# Nintendo ds - best multiplayer games?



## dbconsultant (Sep 13, 2005)

I'm trying to get my husband interested in playing ds multiplayer games with me. I love the puzzle games but I'd like some we could do together. Does anyone have any recommendations?


----------



## ToiletKitty (Aug 15, 2007)

Pokemon Trozei is a good game, if you don't mind the pokemon faces. Also, Tetris is a great multiplayer option.


----------



## dbconsultant (Sep 13, 2005)

Thanks, ToiletKitty! I was beginning to think that either: 

1. I was the only one playing on the Nintendo ds; or 
2. I was the only one that wanted to play video games with my spouse!

I'll check out the Pokemon game; I have Tetris so I'll look at its multiplayer option.

Thanks again!


----------



## larcar (Sep 22, 2006)

Hi dbconsultant,
My wife and I play the multiplayer games in Touchmaster and also Club House Games. Both offer a great variety of multiplayer games for the ds.


----------



## smiddy (Apr 5, 2006)

Mariokart Wii...lots of fun!

EDIT: Ignore this post, I thought you were asking for the Wii, my bad!


----------



## dbconsultant (Sep 13, 2005)

larcar said:


> Hi dbconsultant,
> My wife and I play the multiplayer games in Touchmaster and also Club House Games. Both offer a great variety of multiplayer games for the ds.


Those were two that I tried from Gamefly but couldn't try the multiplayer mode because I can't get my husband interested enough to get a second ds.

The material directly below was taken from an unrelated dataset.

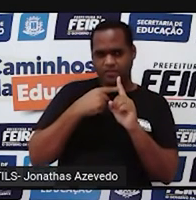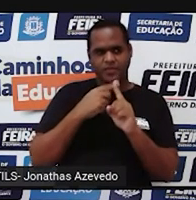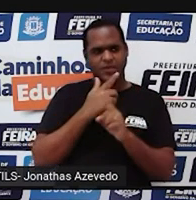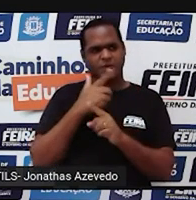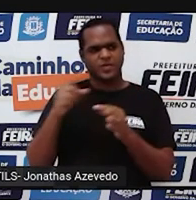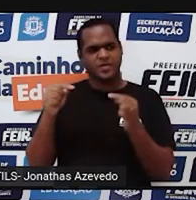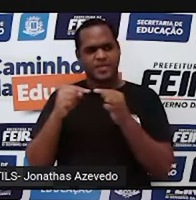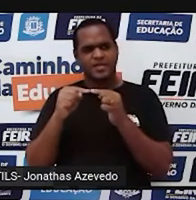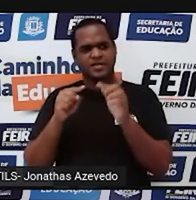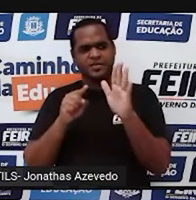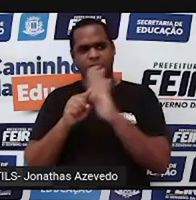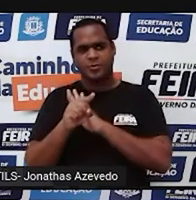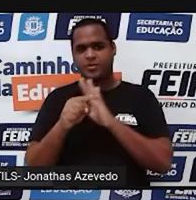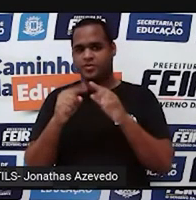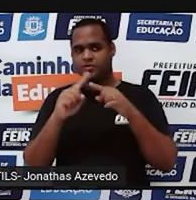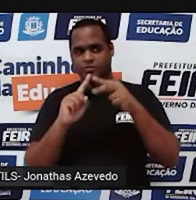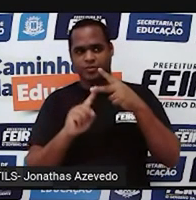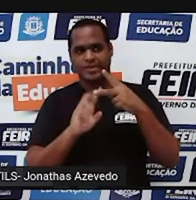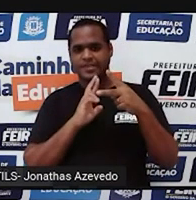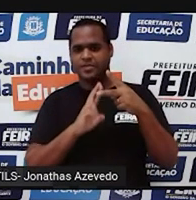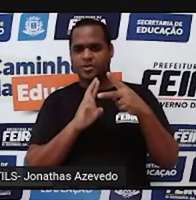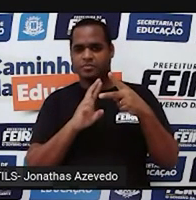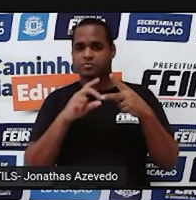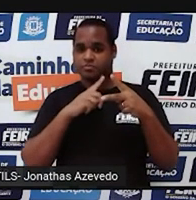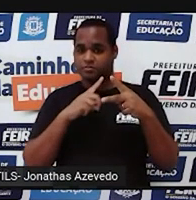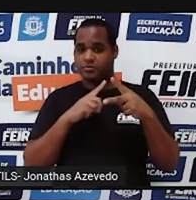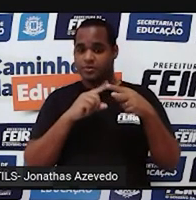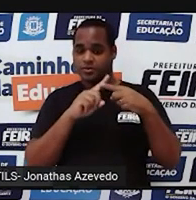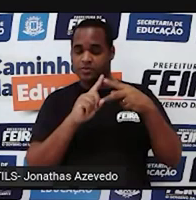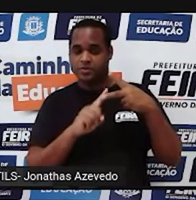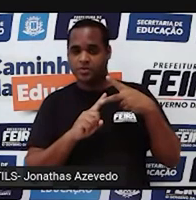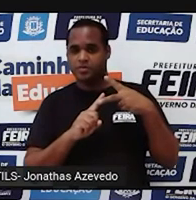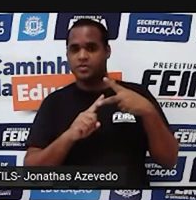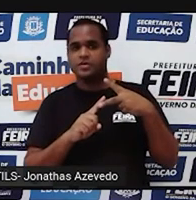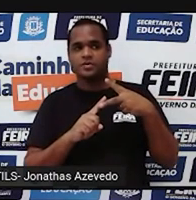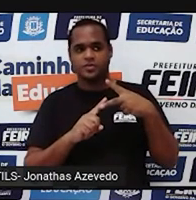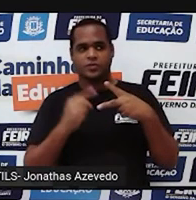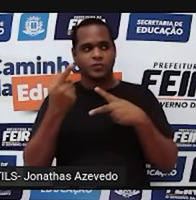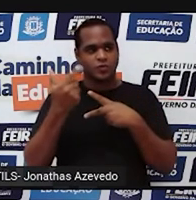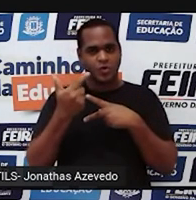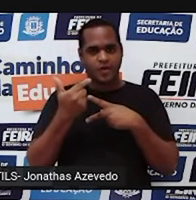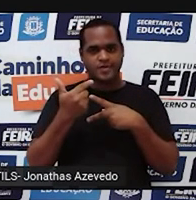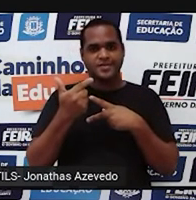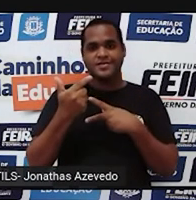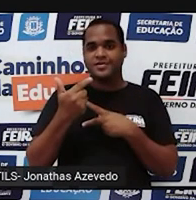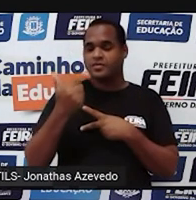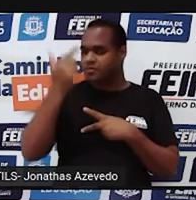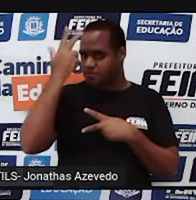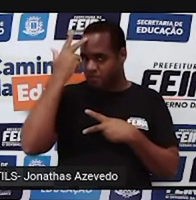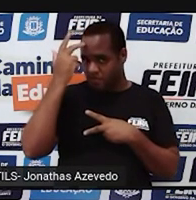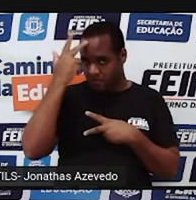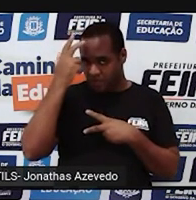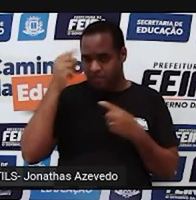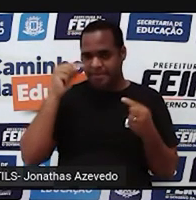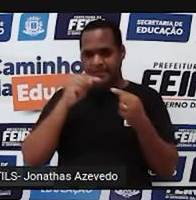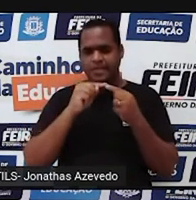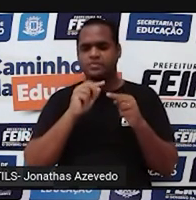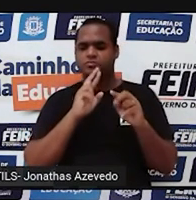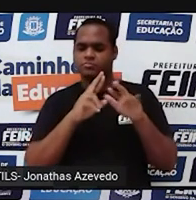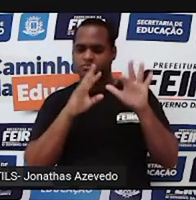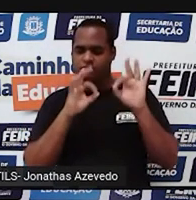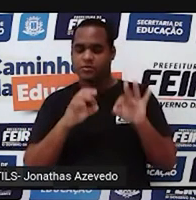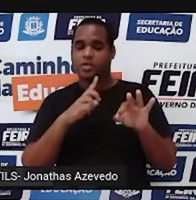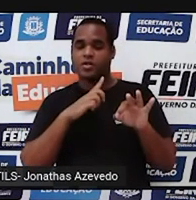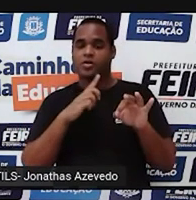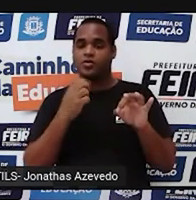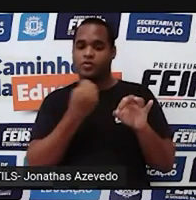pergunta, há duas respostas. Olha só, o 12, ele tá escrito em sua forma natural, é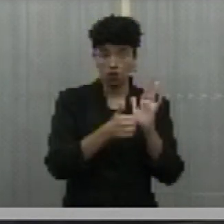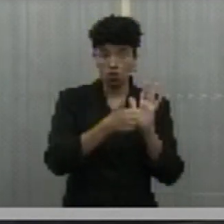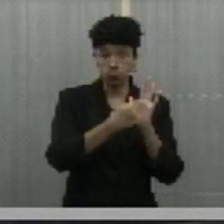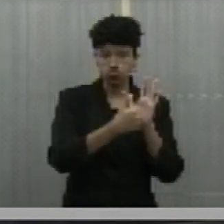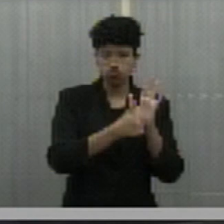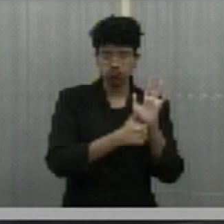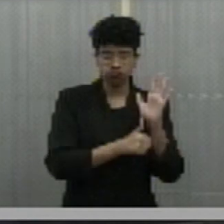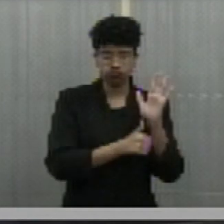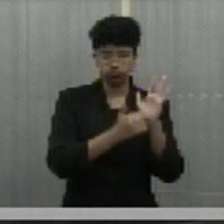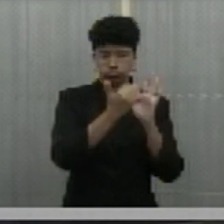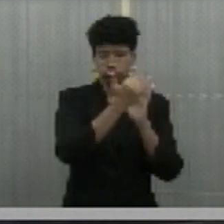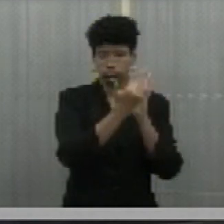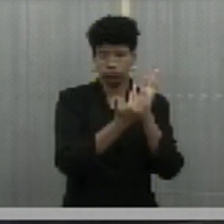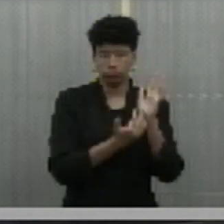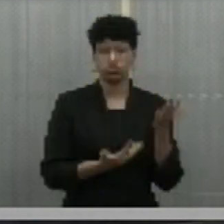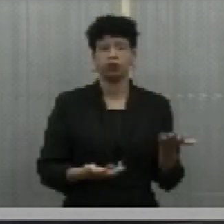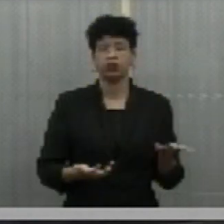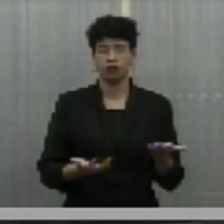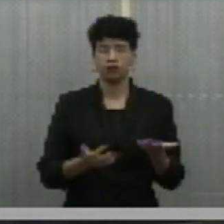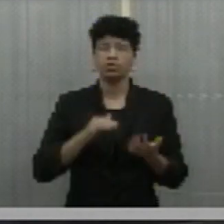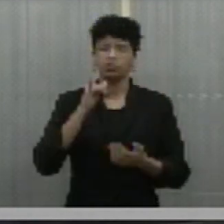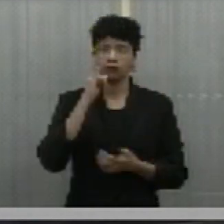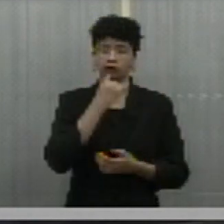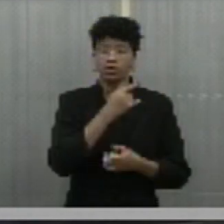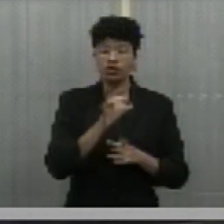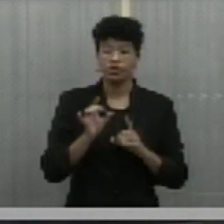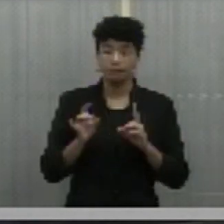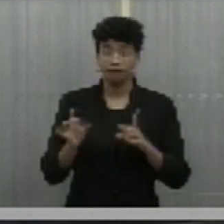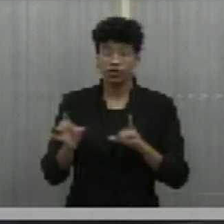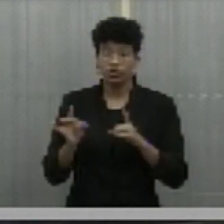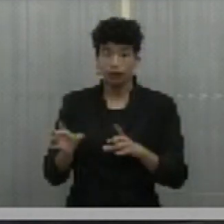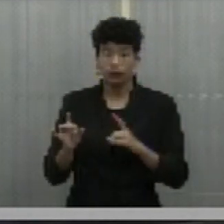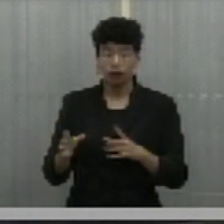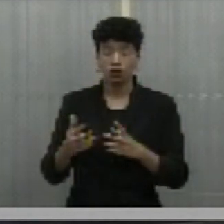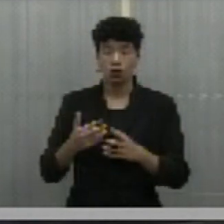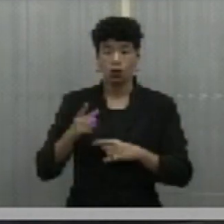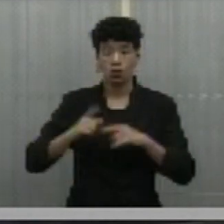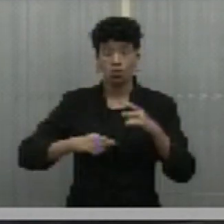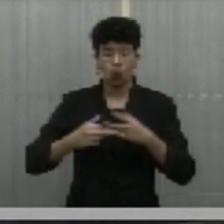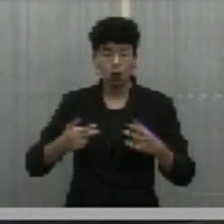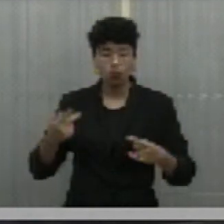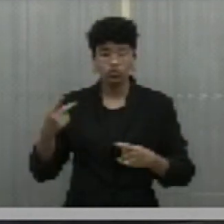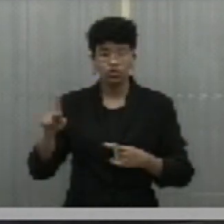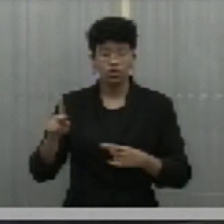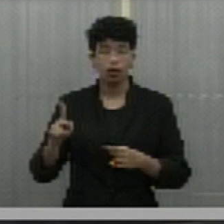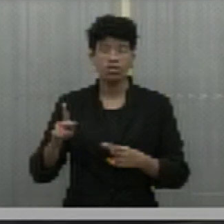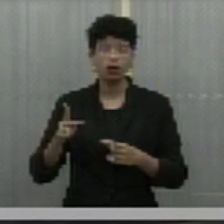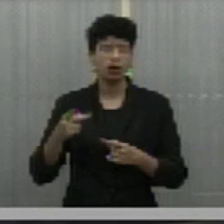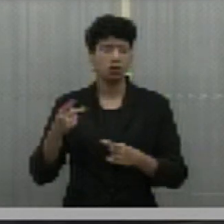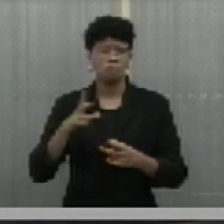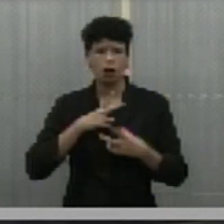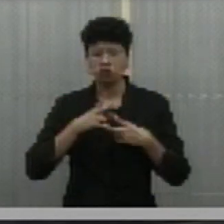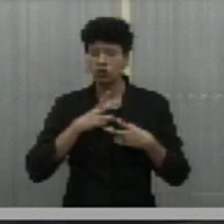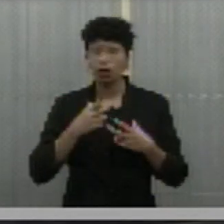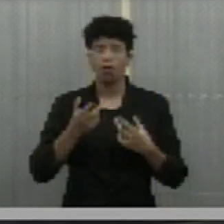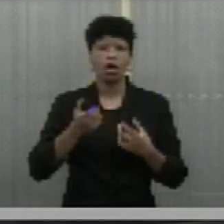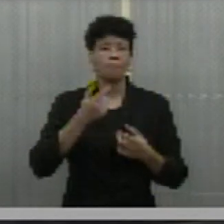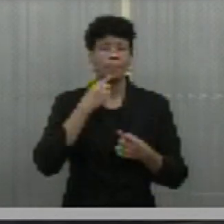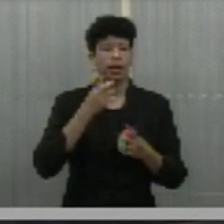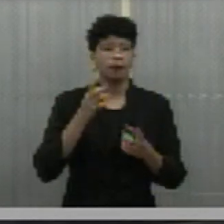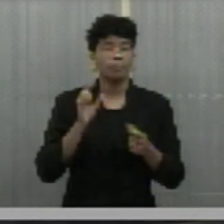fazer particular, até lamentar porque a paciente era tão grave que fez o cateterismo, mas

I liked both of them, though, and have added them to my "want-em" list! Thanks for the recommendation!



smiddy said:


> Mariokart Wii...lots of fun!
> 
> EDIT: Ignore this post, I thought you were asking for the Wii, my bad!


Hi Smiddy, I figured that you missed the part about it being a ds - I've been reading your posts about Markiokart and figured you wouldn't have time for a ds as well! :lol:


----------



## jwebb1970 (Oct 3, 2007)

You all do know that there is a Mario Kart DS, right?

Has multiplayer - both local & online. A few of the MK Wii "Classic" courses are from the DS edition. Check it out.


----------



## dbconsultant (Sep 13, 2005)

jwebb1970 said:


> You all do know that there is a Mario Kart DS, right?
> 
> Has multiplayer - both local & online. A few of the MK Wii "Classic" courses are from the DS edition. Check it out.


Thanks, jwebb, I'll have to check it out!


----------